• [Required action]
Reproduce the lines unchanged, from the line containing "1. Each subtree" through the line containing "below the branch.*", both included.

• [Provided records]
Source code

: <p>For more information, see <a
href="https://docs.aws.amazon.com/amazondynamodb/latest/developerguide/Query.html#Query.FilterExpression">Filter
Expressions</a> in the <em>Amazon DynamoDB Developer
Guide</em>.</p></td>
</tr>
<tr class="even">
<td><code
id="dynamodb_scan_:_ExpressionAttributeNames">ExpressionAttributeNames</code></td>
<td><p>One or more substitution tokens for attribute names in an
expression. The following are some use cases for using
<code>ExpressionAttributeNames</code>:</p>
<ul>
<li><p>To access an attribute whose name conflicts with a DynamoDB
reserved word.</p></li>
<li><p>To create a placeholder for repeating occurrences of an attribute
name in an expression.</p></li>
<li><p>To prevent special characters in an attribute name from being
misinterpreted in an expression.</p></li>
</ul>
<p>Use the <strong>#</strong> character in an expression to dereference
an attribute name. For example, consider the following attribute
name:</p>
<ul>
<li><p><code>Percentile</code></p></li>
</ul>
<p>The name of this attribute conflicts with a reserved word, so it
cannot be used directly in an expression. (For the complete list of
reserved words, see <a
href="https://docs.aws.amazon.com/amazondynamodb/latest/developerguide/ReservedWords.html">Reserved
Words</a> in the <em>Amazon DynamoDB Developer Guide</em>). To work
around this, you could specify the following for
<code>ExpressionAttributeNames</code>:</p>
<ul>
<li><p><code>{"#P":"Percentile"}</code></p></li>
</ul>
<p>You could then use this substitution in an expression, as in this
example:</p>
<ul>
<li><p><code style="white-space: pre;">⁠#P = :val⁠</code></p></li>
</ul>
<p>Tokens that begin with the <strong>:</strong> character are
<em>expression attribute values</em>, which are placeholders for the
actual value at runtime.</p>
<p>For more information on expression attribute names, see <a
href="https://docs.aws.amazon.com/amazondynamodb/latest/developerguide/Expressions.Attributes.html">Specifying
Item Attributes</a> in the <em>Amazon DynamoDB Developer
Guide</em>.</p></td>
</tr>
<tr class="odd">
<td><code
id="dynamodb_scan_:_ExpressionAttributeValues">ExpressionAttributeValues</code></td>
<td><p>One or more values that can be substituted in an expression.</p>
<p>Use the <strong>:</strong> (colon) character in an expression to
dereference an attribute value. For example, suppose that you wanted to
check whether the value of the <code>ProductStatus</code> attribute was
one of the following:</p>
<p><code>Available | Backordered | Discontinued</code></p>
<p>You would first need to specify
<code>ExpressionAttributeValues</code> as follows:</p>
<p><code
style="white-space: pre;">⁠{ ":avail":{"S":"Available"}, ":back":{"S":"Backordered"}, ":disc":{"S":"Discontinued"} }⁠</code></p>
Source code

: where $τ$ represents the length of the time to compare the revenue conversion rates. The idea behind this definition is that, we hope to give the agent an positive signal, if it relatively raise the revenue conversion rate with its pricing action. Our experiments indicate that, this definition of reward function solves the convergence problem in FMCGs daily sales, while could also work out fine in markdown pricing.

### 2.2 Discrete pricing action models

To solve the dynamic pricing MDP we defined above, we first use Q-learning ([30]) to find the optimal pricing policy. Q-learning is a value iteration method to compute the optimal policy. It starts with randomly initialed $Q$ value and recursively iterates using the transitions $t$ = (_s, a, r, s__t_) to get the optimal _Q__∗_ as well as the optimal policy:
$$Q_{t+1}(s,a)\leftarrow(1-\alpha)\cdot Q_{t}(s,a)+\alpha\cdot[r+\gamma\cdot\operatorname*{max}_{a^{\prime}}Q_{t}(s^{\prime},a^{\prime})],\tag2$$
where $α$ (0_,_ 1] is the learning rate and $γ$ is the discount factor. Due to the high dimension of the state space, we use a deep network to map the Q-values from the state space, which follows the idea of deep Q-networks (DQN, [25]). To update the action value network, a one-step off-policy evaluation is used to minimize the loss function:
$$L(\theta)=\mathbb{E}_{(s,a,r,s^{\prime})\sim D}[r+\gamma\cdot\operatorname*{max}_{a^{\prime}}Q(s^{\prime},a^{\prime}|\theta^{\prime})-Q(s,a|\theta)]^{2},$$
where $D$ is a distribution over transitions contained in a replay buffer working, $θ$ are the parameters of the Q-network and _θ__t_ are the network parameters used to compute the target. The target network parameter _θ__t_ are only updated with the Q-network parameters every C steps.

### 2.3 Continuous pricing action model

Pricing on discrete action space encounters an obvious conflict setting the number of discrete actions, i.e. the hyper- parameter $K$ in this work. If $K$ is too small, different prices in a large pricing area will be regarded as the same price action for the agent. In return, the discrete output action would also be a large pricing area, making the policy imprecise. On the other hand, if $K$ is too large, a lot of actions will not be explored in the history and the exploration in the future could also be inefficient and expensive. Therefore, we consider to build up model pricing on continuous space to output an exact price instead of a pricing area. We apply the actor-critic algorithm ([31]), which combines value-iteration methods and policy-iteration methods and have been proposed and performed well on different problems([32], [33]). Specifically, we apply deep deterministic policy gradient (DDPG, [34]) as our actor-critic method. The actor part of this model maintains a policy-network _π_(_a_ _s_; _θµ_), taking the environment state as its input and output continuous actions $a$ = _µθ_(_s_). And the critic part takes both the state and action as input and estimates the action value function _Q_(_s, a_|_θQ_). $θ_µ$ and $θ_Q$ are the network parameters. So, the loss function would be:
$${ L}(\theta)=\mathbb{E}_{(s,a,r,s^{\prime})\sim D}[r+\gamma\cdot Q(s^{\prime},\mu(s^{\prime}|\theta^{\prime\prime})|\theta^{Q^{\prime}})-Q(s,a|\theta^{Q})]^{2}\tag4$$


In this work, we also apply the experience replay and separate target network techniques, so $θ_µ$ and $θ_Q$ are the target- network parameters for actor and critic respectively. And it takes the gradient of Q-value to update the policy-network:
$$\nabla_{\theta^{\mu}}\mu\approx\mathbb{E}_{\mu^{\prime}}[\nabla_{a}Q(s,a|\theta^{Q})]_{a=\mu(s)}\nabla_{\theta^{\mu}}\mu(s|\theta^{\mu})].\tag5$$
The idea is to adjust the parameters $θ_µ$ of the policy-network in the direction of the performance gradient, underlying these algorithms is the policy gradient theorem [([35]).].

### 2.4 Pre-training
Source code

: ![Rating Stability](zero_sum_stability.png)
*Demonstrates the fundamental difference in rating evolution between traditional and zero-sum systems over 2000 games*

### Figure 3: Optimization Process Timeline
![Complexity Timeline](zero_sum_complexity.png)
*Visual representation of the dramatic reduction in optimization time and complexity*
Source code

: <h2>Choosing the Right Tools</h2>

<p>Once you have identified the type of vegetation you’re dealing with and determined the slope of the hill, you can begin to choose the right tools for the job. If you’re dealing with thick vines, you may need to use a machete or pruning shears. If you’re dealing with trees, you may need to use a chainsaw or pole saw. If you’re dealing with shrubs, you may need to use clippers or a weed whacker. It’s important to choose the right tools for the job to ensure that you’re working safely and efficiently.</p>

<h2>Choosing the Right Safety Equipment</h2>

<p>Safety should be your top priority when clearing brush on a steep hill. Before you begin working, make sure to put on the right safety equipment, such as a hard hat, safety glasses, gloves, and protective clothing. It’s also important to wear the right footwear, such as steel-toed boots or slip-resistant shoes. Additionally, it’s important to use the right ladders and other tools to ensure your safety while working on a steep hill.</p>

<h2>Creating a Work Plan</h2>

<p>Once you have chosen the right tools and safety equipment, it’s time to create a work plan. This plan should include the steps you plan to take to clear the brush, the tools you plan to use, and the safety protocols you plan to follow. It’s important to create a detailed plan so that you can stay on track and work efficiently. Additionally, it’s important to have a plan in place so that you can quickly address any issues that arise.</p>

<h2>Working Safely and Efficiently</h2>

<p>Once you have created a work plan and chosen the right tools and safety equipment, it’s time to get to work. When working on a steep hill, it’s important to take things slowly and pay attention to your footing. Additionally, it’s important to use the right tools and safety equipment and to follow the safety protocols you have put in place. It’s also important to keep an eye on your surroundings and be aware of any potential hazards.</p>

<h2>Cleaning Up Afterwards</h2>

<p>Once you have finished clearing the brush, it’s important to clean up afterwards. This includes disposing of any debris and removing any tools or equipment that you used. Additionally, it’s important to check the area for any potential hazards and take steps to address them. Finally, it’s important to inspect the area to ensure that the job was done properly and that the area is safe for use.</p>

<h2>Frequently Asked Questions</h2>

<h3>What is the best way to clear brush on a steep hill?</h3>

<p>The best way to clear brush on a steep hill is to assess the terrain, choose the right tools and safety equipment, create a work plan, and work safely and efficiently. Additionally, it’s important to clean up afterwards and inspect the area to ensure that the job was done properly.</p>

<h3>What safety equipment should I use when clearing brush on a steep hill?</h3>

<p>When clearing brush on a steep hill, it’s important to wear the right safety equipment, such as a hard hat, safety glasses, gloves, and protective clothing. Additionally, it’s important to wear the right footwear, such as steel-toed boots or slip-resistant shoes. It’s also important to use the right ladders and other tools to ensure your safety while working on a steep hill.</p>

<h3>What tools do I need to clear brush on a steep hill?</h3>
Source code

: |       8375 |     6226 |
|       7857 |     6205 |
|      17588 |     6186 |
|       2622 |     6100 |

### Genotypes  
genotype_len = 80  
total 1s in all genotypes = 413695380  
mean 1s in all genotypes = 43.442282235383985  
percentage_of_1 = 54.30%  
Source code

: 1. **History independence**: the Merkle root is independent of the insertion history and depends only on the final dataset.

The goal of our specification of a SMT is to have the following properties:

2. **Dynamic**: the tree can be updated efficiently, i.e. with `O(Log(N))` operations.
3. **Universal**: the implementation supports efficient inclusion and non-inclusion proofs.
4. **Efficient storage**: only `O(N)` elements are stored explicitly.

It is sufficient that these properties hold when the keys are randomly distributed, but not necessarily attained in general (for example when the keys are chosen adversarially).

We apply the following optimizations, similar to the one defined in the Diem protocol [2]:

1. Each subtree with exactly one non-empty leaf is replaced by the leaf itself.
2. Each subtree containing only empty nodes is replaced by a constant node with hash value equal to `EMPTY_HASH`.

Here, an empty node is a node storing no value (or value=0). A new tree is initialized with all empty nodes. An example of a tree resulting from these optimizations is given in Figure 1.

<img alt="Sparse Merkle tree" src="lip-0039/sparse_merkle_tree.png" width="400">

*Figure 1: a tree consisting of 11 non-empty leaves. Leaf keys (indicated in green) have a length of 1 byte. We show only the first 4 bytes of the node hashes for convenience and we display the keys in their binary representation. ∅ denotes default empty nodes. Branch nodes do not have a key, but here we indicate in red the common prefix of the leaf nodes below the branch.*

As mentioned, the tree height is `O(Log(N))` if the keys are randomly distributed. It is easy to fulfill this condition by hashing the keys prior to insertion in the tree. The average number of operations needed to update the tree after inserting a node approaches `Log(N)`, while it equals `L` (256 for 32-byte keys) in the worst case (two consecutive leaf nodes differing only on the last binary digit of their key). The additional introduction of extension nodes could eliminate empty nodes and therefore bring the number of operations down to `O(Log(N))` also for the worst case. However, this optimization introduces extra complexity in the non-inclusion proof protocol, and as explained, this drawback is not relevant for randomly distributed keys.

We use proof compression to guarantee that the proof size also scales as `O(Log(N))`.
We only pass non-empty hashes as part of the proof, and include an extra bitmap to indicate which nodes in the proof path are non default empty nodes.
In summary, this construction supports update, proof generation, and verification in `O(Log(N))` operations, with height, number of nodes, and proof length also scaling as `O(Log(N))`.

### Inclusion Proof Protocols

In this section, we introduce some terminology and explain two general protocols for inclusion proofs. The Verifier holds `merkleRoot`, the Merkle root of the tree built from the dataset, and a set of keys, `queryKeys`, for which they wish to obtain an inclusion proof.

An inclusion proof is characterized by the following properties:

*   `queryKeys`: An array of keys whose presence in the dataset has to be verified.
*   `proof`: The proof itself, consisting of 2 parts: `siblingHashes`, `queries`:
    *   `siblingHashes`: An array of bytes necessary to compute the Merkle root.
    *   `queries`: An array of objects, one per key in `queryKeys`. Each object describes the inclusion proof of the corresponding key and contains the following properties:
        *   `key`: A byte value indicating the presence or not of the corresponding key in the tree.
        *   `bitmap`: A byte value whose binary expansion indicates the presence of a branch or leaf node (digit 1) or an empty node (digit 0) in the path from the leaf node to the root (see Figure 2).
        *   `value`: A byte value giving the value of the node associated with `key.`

• [Task response]
1. Each subtree with exactly one non-empty leaf is replaced by the leaf itself.
2. Each subtree containing only empty nodes is replaced by a constant node with hash value equal to `EMPTY_HASH`.

Here, an empty node is a node storing no value (or value=0). A new tree is initialized with all empty nodes. An example of a tree resulting from these optimizations is given in Figure 1.

<img alt="Sparse Merkle tree" src="lip-0039/sparse_merkle_tree.png" width="400">

*Figure 1: a tree consisting of 11 non-empty leaves. Leaf keys (indicated in green) have a length of 1 byte. We show only the first 4 bytes of the node hashes for convenience and we display the keys in their binary representation. ∅ denotes default empty nodes. Branch nodes do not have a key, but here we indicate in red the common prefix of the leaf nodes below the branch.*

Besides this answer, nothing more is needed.